As these patients are so rare, an appropriate diagnosis and the standard treatment for them are currently not available. As the leukemic cell populations in the majority of patients are composed of diverse clones with heterogeneous phenotypes, the possibility that the p210BCR-ABL rearrangement and CBFβ-MYH11 may reside in different subclones in these patients cannot be excluded. These different subclones would subsequently evolve during the clinical course, depending on their response to treatment. Therefore, more careful karyotyping and FISH analysis are required to dissect the sequential molecular events occurring in a singular clone or in various subclones in these patients, in order to more precisely define this subtype of leukemia.
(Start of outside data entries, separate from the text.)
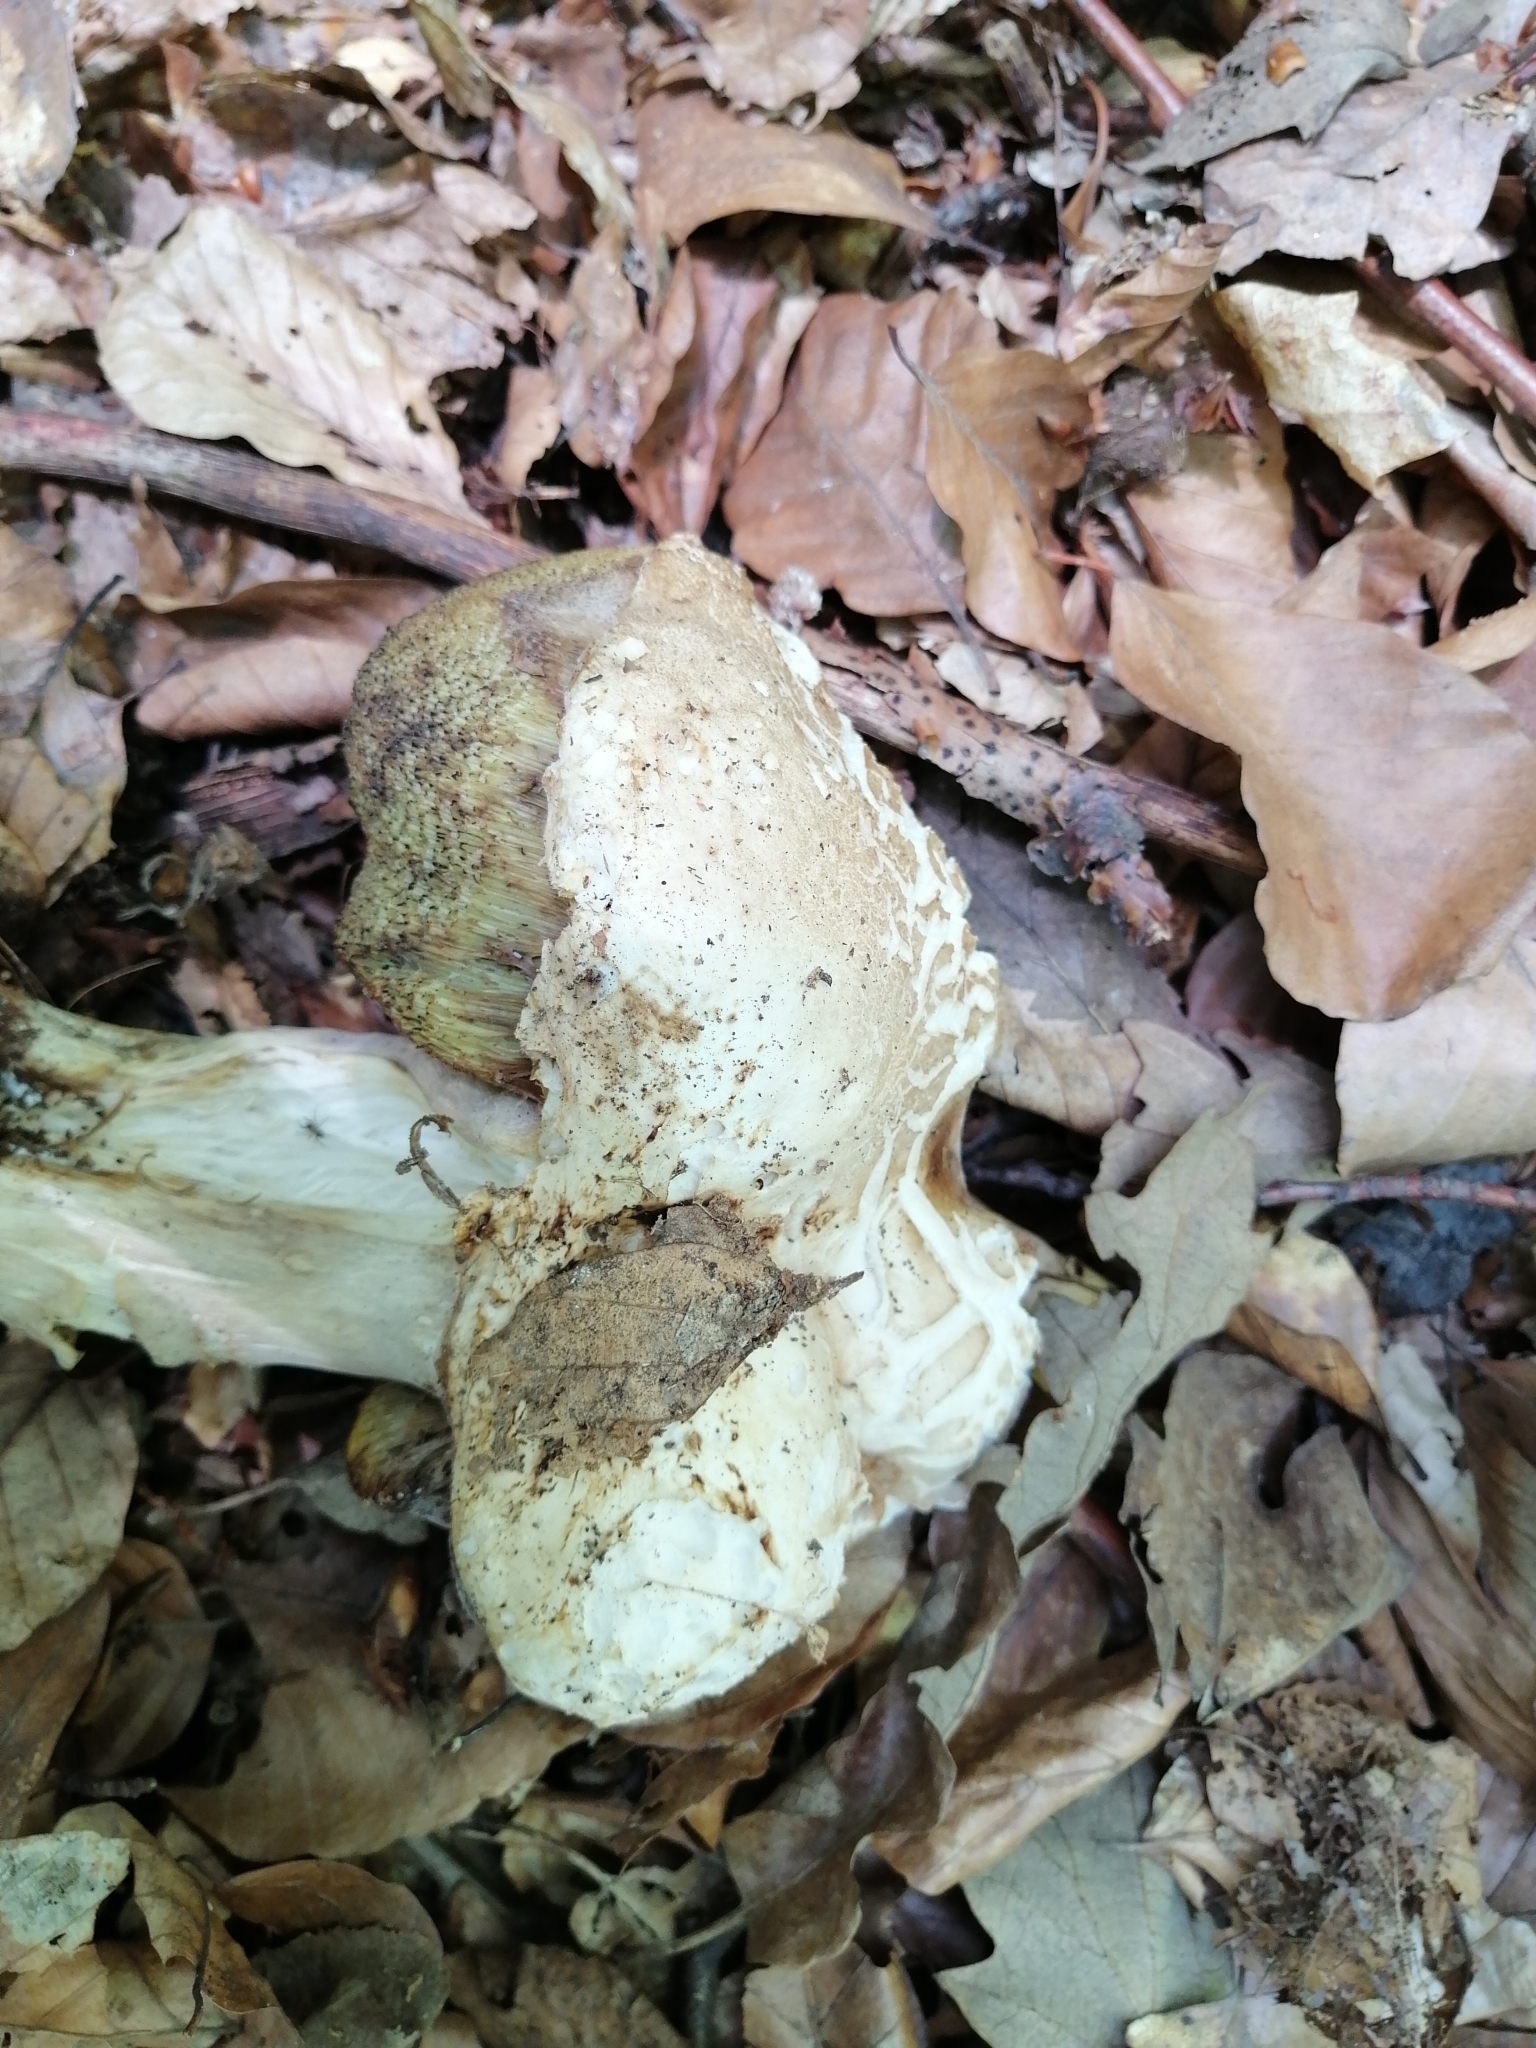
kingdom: Fungi
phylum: Basidiomycota
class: Agaricomycetes
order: Boletales
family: Boletaceae
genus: Boletus
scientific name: Boletus reticulatus
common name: Summer bolete
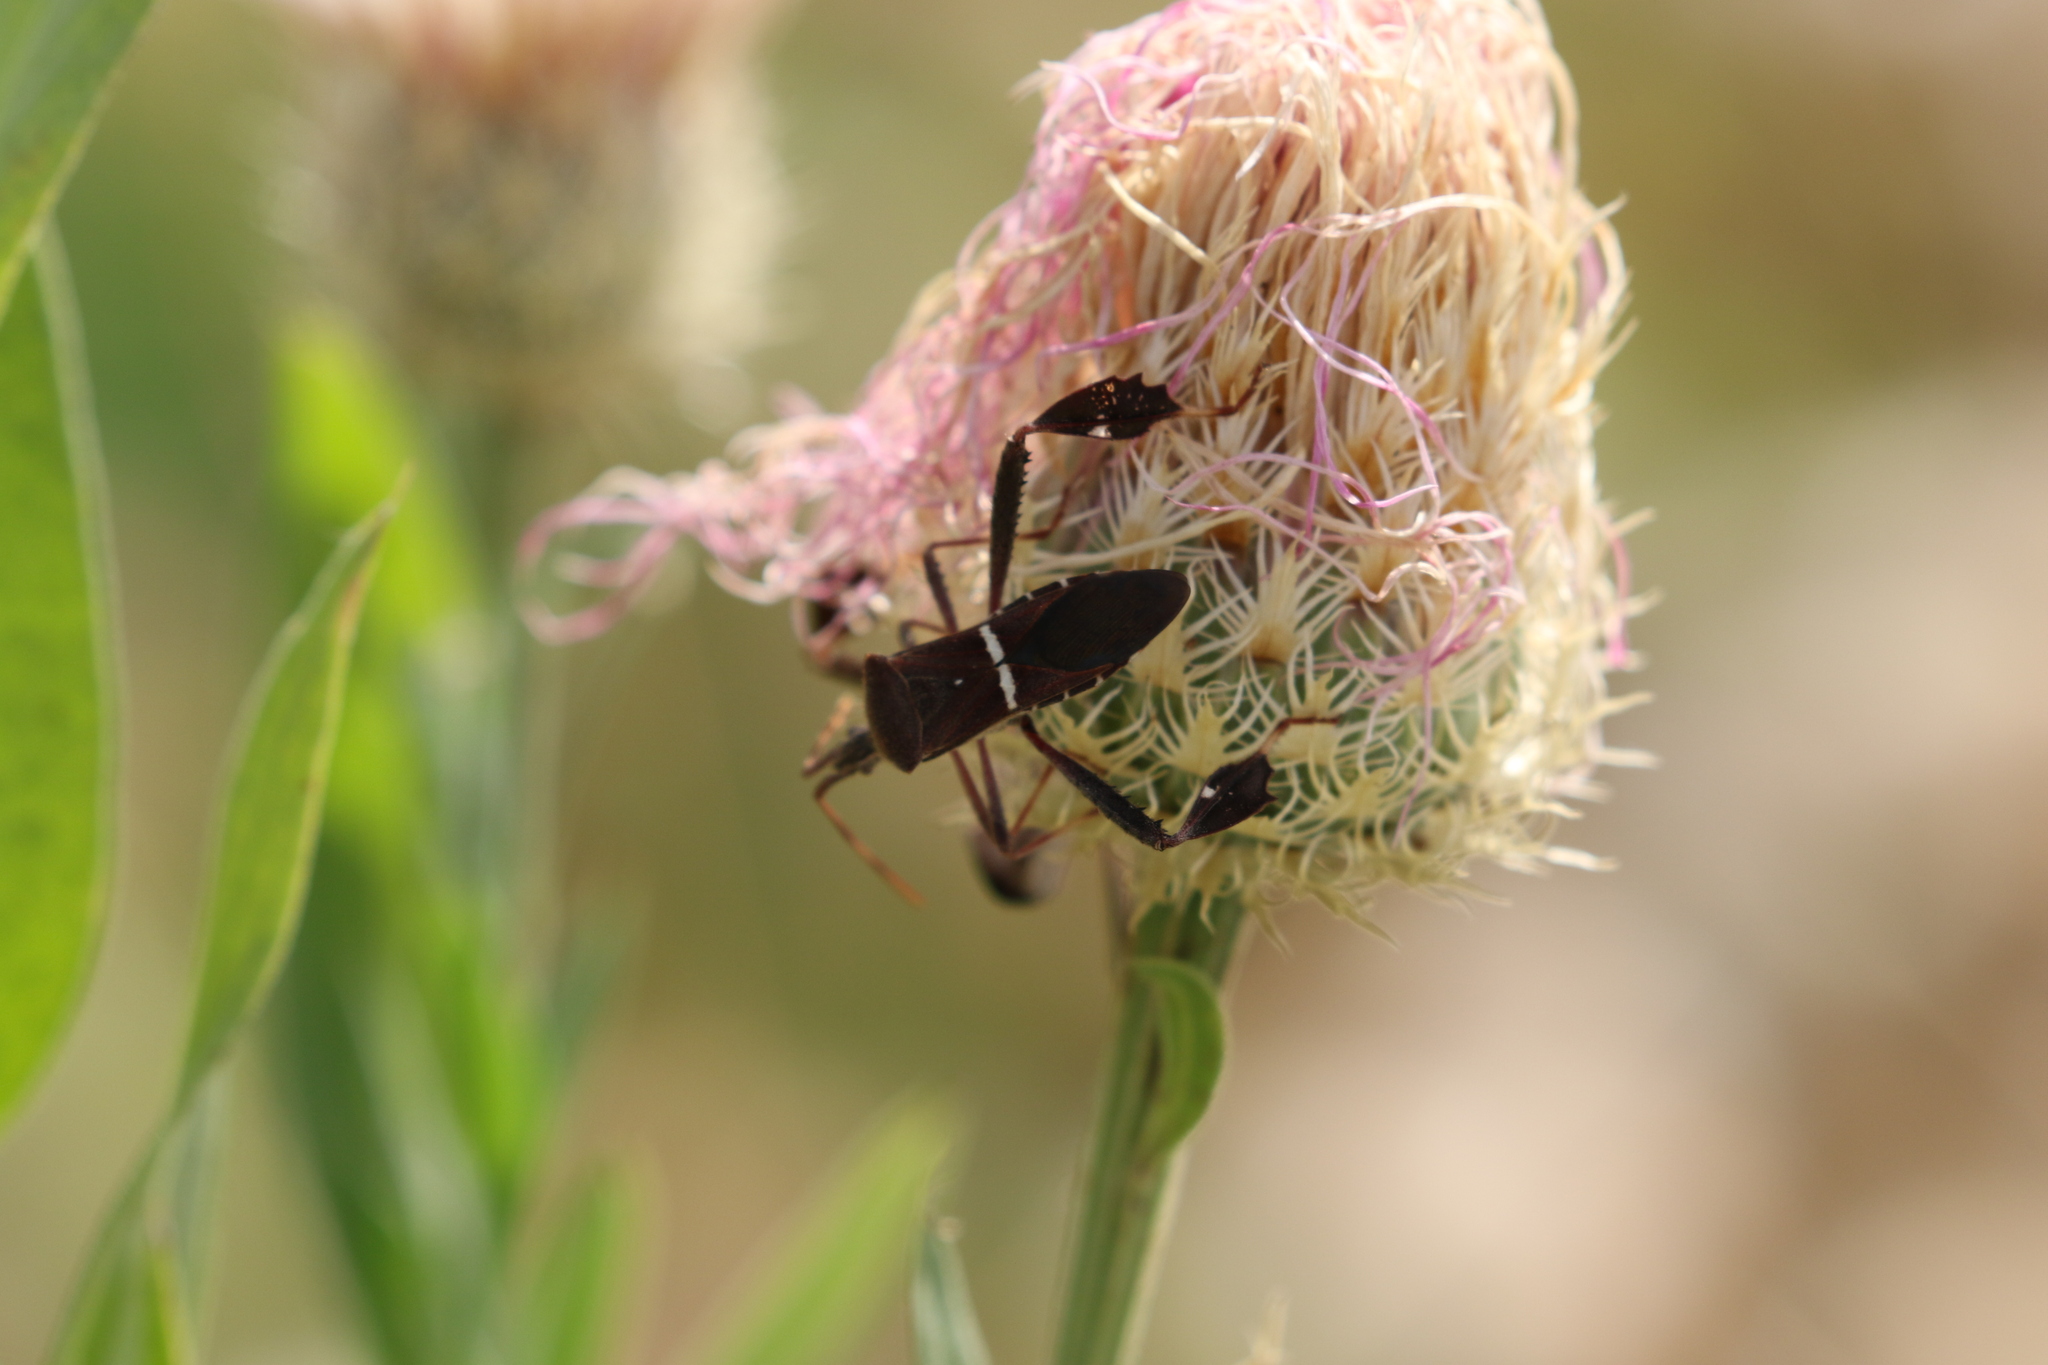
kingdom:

In conclusion, the present report demonstrated that t(9;22)(q34;q11) with a p210BCR-ABL rearrangement may be a molecular event occurring not only during the development of CML but also in AML following a primary specific chromosomal anomaly. Co-expression of p210BCR-ABL and CBFβ-MYH11 fusion genes may be a molecular event in various types of myeloid leukemia. The patients with CML carrying and expressing BCR-ABL and CBFβ-MYH11 fusion genes appear more likely to progress rapidly to AP or BC compared with patients with CML without the co-existence of these two genes; The product of the CBFβ-MYH11 fusion gene may serve an important role in the transformation of CML.